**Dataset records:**
--- START ---

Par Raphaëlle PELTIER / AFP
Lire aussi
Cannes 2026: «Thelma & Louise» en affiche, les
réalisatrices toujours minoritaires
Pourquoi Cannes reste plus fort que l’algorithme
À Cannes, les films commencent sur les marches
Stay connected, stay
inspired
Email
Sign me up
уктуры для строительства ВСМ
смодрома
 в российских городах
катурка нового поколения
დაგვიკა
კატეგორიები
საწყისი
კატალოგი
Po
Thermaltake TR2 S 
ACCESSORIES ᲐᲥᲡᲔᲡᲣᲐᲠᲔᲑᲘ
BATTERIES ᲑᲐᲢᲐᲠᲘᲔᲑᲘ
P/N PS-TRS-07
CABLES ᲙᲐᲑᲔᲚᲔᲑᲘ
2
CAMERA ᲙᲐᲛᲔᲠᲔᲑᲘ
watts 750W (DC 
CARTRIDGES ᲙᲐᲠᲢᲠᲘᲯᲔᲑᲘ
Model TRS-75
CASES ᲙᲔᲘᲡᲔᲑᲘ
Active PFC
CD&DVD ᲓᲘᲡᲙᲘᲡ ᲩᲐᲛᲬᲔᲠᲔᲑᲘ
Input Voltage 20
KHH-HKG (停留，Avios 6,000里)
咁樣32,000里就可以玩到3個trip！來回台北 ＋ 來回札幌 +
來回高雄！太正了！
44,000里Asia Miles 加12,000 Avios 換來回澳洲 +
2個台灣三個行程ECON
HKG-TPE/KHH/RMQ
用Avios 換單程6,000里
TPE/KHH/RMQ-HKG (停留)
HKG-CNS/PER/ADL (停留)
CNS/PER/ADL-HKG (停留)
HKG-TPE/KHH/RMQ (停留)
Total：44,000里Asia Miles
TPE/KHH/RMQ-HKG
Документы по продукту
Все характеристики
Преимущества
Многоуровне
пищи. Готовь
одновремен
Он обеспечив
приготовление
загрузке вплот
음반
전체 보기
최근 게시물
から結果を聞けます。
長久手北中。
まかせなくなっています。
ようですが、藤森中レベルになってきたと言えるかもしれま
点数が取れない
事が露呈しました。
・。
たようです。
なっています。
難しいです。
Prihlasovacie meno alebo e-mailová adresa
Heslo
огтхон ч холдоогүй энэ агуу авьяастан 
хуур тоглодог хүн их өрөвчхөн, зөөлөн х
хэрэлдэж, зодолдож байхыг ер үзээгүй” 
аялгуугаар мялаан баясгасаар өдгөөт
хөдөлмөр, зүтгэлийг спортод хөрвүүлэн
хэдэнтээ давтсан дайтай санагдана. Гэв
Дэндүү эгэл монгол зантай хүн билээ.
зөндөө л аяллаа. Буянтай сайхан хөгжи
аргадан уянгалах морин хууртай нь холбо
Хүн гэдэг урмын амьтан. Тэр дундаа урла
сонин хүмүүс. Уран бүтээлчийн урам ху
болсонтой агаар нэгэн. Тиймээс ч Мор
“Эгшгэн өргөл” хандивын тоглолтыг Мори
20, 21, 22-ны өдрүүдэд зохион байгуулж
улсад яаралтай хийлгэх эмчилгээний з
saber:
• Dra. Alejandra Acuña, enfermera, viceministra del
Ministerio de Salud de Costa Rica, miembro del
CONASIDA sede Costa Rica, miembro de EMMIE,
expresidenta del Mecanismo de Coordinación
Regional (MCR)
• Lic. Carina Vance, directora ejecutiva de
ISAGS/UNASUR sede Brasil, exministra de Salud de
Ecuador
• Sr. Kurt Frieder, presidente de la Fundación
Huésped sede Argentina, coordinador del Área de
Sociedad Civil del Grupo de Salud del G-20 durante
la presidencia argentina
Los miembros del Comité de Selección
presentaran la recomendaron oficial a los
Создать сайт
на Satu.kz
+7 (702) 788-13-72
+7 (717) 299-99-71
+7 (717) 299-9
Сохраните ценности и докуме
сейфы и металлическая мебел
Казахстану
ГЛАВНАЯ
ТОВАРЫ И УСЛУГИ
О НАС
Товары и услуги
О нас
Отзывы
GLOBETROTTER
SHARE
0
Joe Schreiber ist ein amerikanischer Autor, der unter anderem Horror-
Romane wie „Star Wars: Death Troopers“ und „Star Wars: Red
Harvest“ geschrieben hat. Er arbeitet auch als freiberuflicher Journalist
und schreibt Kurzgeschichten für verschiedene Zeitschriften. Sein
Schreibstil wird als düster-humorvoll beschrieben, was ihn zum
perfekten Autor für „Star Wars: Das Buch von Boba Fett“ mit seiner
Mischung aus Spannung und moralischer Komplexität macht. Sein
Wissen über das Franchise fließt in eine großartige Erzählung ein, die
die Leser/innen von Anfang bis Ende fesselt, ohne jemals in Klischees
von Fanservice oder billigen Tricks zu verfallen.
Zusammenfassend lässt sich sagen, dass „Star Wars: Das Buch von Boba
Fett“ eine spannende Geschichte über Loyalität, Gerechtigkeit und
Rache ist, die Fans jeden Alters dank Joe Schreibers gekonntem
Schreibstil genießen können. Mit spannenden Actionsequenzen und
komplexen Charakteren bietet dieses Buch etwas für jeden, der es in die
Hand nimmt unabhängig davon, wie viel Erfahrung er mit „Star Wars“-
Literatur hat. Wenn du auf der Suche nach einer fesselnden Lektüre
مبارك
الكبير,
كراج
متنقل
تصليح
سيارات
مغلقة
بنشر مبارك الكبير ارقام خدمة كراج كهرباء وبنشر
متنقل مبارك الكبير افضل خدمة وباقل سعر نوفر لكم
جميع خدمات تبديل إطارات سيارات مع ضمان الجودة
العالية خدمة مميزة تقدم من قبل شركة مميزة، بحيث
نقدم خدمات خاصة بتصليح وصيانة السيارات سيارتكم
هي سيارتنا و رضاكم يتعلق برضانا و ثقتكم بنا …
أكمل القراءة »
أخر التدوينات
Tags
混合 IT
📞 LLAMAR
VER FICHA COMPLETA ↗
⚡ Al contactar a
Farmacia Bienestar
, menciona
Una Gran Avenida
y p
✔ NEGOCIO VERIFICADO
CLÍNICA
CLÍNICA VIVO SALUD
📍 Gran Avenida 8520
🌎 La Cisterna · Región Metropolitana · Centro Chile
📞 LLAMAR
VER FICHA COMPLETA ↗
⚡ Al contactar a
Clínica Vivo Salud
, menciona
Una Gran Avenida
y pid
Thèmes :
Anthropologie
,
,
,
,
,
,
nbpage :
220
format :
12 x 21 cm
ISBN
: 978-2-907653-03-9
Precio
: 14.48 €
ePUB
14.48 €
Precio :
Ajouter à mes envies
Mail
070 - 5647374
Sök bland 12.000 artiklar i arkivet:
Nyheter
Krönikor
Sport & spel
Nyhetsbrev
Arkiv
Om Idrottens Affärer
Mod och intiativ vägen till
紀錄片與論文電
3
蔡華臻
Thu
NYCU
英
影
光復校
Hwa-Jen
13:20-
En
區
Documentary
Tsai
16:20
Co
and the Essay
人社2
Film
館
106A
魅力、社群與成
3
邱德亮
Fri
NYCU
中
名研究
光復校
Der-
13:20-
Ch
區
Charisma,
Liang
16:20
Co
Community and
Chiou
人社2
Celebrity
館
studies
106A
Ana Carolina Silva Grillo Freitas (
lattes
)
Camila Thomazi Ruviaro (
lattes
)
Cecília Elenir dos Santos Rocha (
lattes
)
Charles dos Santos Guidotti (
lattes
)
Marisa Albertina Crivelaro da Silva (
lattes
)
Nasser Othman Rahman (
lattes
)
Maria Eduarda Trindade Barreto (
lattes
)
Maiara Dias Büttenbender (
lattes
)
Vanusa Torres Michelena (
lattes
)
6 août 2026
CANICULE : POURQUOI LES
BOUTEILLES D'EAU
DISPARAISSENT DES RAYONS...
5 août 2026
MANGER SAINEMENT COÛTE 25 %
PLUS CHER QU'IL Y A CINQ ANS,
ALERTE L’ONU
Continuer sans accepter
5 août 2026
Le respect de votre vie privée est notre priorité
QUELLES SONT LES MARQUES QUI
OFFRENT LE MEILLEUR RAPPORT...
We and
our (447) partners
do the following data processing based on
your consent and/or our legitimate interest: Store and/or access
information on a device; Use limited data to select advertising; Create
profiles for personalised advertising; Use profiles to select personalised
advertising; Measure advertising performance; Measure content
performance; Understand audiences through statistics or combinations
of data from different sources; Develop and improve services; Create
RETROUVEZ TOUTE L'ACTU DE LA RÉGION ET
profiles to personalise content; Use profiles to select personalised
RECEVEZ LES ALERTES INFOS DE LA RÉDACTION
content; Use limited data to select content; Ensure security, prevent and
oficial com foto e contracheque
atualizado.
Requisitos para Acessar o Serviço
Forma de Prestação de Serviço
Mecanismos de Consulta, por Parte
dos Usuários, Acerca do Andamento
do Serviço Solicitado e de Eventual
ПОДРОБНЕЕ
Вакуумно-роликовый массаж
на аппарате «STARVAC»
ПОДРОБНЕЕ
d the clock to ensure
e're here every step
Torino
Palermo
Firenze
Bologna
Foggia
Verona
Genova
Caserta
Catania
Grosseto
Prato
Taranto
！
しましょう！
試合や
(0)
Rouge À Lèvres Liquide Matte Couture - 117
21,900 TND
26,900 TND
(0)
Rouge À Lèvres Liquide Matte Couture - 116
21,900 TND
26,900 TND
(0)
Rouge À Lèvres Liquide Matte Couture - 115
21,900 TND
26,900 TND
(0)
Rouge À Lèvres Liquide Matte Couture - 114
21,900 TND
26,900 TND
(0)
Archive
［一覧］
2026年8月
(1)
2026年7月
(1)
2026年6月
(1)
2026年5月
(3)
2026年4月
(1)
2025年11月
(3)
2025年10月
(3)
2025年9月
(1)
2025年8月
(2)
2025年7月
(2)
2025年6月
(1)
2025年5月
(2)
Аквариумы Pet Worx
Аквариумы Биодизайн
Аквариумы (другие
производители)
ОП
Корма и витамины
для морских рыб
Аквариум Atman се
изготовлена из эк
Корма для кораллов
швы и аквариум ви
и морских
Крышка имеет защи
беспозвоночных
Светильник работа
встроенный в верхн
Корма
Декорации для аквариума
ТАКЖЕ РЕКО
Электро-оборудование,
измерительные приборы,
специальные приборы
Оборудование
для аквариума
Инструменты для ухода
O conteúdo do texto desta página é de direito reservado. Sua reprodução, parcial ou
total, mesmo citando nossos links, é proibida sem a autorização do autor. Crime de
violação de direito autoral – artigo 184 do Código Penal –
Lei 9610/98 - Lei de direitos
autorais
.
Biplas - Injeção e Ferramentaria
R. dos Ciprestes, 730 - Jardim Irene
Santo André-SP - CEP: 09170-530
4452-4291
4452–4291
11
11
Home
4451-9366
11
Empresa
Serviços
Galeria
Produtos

--- END ---

**Prompt:** Begin at the first line of the records above and restate each line word for word, stopping after the line with "болсонтой агаар нэгэн. Тиймээс ч Мор".

**Reply:**
Par Raphaëlle PELTIER / AFP
Lire aussi
Cannes 2026: «Thelma & Louise» en affiche, les
réalisatrices toujours minoritaires
Pourquoi Cannes reste plus fort que l’algorithme
À Cannes, les films commencent sur les marches
Stay connected, stay
inspired
Email
Sign me up
уктуры для строительства ВСМ
смодрома
 в российских городах
катурка нового поколения
დაგვიკა
კატეგორიები
საწყისი
კატალოგი
Po
Thermaltake TR2 S 
ACCESSORIES ᲐᲥᲡᲔᲡᲣᲐᲠᲔᲑᲘ
BATTERIES ᲑᲐᲢᲐᲠᲘᲔᲑᲘ
P/N PS-TRS-07
CABLES ᲙᲐᲑᲔᲚᲔᲑᲘ
2
CAMERA ᲙᲐᲛᲔᲠᲔᲑᲘ
watts 750W (DC 
CARTRIDGES ᲙᲐᲠᲢᲠᲘᲯᲔᲑᲘ
Model TRS-75
CASES ᲙᲔᲘᲡᲔᲑᲘ
Active PFC
CD&DVD ᲓᲘᲡᲙᲘᲡ ᲩᲐᲛᲬᲔᲠᲔᲑᲘ
Input Voltage 20
KHH-HKG (停留，Avios 6,000里)
咁樣32,000里就可以玩到3個trip！來回台北 ＋ 來回札幌 +
來回高雄！太正了！
44,000里Asia Miles 加12,000 Avios 換來回澳洲 +
2個台灣三個行程ECON
HKG-TPE/KHH/RMQ
用Avios 換單程6,000里
TPE/KHH/RMQ-HKG (停留)
HKG-CNS/PER/ADL (停留)
CNS/PER/ADL-HKG (停留)
HKG-TPE/KHH/RMQ (停留)
Total：44,000里Asia Miles
TPE/KHH/RMQ-HKG
Документы по продукту
Все характеристики
Преимущества
Многоуровне
пищи. Готовь
одновремен
Он обеспечив
приготовление
загрузке вплот
음반
전체 보기
최근 게시물
から結果を聞けます。
長久手北中。
まかせなくなっています。
ようですが、藤森中レベルになってきたと言えるかもしれま
点数が取れない
事が露呈しました。
・。
たようです。
なっています。
難しいです。
Prihlasovacie meno alebo e-mailová adresa
Heslo
огтхон ч холдоогүй энэ агуу авьяастан 
хуур тоглодог хүн их өрөвчхөн, зөөлөн х
хэрэлдэж, зодолдож байхыг ер үзээгүй” 
аялгуугаар мялаан баясгасаар өдгөөт
хөдөлмөр, зүтгэлийг спортод хөрвүүлэн
хэдэнтээ давтсан дайтай санагдана. Гэв
Дэндүү эгэл монгол зантай хүн билээ.
зөндөө л аяллаа. Буянтай сайхан хөгжи
аргадан уянгалах морин хууртай нь холбо
Хүн гэдэг урмын амьтан. Тэр дундаа урла
сонин хүмүүс. Уран бүтээлчийн урам ху
болсонтой агаар нэгэн. Тиймээс ч Мор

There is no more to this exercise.